» Source data

-- Opening Marker --

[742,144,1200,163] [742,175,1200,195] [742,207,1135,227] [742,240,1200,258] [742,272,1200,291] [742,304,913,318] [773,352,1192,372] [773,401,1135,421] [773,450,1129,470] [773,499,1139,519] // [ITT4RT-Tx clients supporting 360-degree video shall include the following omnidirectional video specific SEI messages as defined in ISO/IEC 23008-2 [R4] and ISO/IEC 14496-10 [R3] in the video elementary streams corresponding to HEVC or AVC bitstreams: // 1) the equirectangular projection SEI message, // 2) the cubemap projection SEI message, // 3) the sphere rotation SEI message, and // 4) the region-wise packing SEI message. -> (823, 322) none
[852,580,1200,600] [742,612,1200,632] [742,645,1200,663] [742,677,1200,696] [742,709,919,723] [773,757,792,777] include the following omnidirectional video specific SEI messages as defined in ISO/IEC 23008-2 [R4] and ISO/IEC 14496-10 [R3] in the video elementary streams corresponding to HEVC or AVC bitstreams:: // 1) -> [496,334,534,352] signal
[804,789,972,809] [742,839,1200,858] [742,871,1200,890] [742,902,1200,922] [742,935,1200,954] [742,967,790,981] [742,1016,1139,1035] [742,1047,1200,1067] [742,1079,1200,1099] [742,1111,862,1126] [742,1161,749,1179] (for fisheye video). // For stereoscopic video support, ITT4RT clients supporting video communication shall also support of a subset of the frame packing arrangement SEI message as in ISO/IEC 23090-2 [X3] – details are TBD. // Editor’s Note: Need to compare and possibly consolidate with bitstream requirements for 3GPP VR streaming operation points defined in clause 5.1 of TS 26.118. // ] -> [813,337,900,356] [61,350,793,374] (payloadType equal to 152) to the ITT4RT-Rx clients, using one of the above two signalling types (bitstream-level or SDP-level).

-- Closing Marker --
-- Opening Marker --

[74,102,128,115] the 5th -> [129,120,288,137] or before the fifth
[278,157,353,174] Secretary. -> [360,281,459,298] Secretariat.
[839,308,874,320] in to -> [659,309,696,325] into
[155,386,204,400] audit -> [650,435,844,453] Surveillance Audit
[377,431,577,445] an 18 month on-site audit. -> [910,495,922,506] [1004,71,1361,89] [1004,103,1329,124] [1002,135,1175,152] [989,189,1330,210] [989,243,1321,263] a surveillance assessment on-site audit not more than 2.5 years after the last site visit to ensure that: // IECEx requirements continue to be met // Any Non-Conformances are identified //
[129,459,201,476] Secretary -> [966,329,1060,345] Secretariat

-- Closing Marker --
-- Opening Marker --

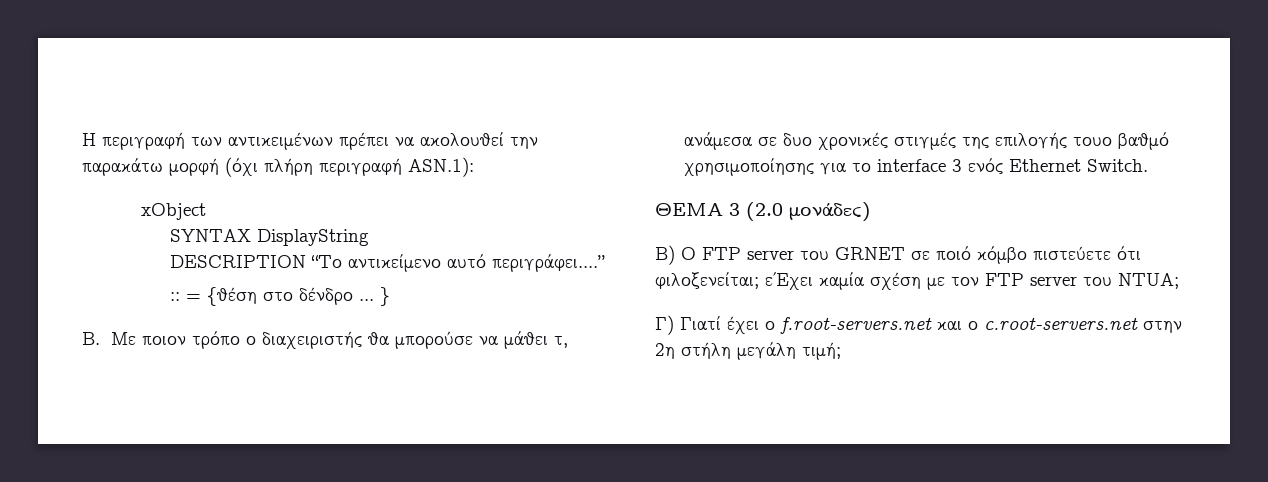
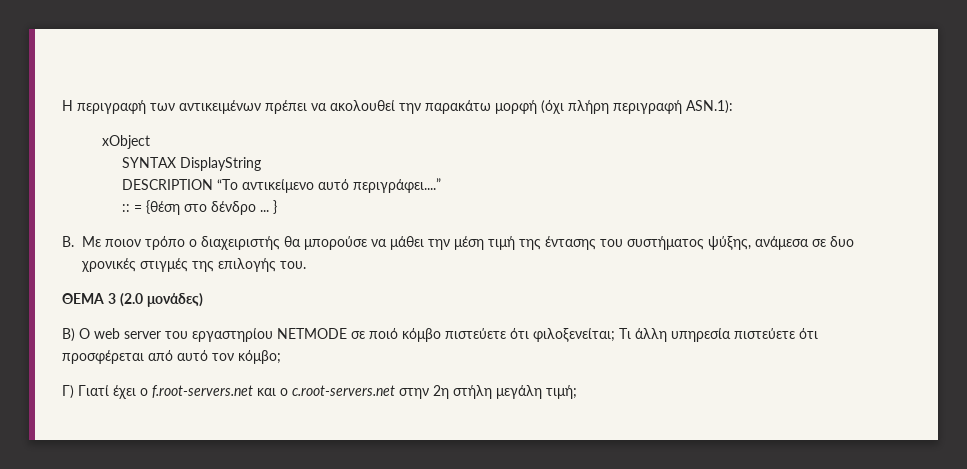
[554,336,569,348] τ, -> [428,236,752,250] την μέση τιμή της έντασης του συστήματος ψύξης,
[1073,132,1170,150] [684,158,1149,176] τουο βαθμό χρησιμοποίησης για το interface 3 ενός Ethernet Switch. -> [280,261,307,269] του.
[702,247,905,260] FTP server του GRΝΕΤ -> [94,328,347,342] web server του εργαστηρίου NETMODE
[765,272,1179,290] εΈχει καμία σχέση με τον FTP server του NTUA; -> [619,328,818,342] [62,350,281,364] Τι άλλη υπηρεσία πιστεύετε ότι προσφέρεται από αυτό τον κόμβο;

-- Closing Marker --

» Task goal
Look above for the line holding "[742,144,1200,163] [742,175,1200,195] [742,207,1135,227]", then set down exactly that line and every line after it up to and including the line holding "[804,789,972,809] [742,839,1200,858] [742,871,1200,890]", with nothing else.

» Solution for this problem
[742,144,1200,163] [742,175,1200,195] [742,207,1135,227] [742,240,1200,258] [742,272,1200,291] [742,304,913,318] [773,352,1192,372] [773,401,1135,421] [773,450,1129,470] [773,499,1139,519] // [ITT4RT-Tx clients supporting 360-degree video shall include the following omnidirectional video specific SEI messages as defined in ISO/IEC 23008-2 [R4] and ISO/IEC 14496-10 [R3] in the video elementary streams corresponding to HEVC or AVC bitstreams: // 1) the equirectangular projection SEI message, // 2) the cubemap projection SEI message, // 3) the sphere rotation SEI message, and // 4) the region-wise packing SEI message. -> (823, 322) none
[852,580,1200,600] [742,612,1200,632] [742,645,1200,663] [742,677,1200,696] [742,709,919,723] [773,757,792,777] include the following omnidirectional video specific SEI messages as defined in ISO/IEC 23008-2 [R4] and ISO/IEC 14496-10 [R3] in the video elementary streams corresponding to HEVC or AVC bitstreams:: // 1) -> [496,334,534,352] signal
[804,789,972,809] [742,839,1200,858] [742,871,1200,890] [742,902,1200,922] [742,935,1200,954] [742,967,790,981] [742,1016,1139,1035] [742,1047,1200,1067] [742,1079,1200,1099] [742,1111,862,1126] [742,1161,749,1179] (for fisheye video). // For stereoscopic video support, ITT4RT clients supporting video communication shall also support of a subset of the frame packing arrangement SEI message as in ISO/IEC 23090-2 [X3] – details are TBD. // Editor’s Note: Need to compare and possibly consolidate with bitstream requirements for 3GPP VR streaming operation points defined in clause 5.1 of TS 26.118. // ] -> [813,337,900,356] [61,350,793,374] (payloadType equal to 152) to the ITT4RT-Rx clients, using one of the above two signalling types (bitstream-level or SDP-level).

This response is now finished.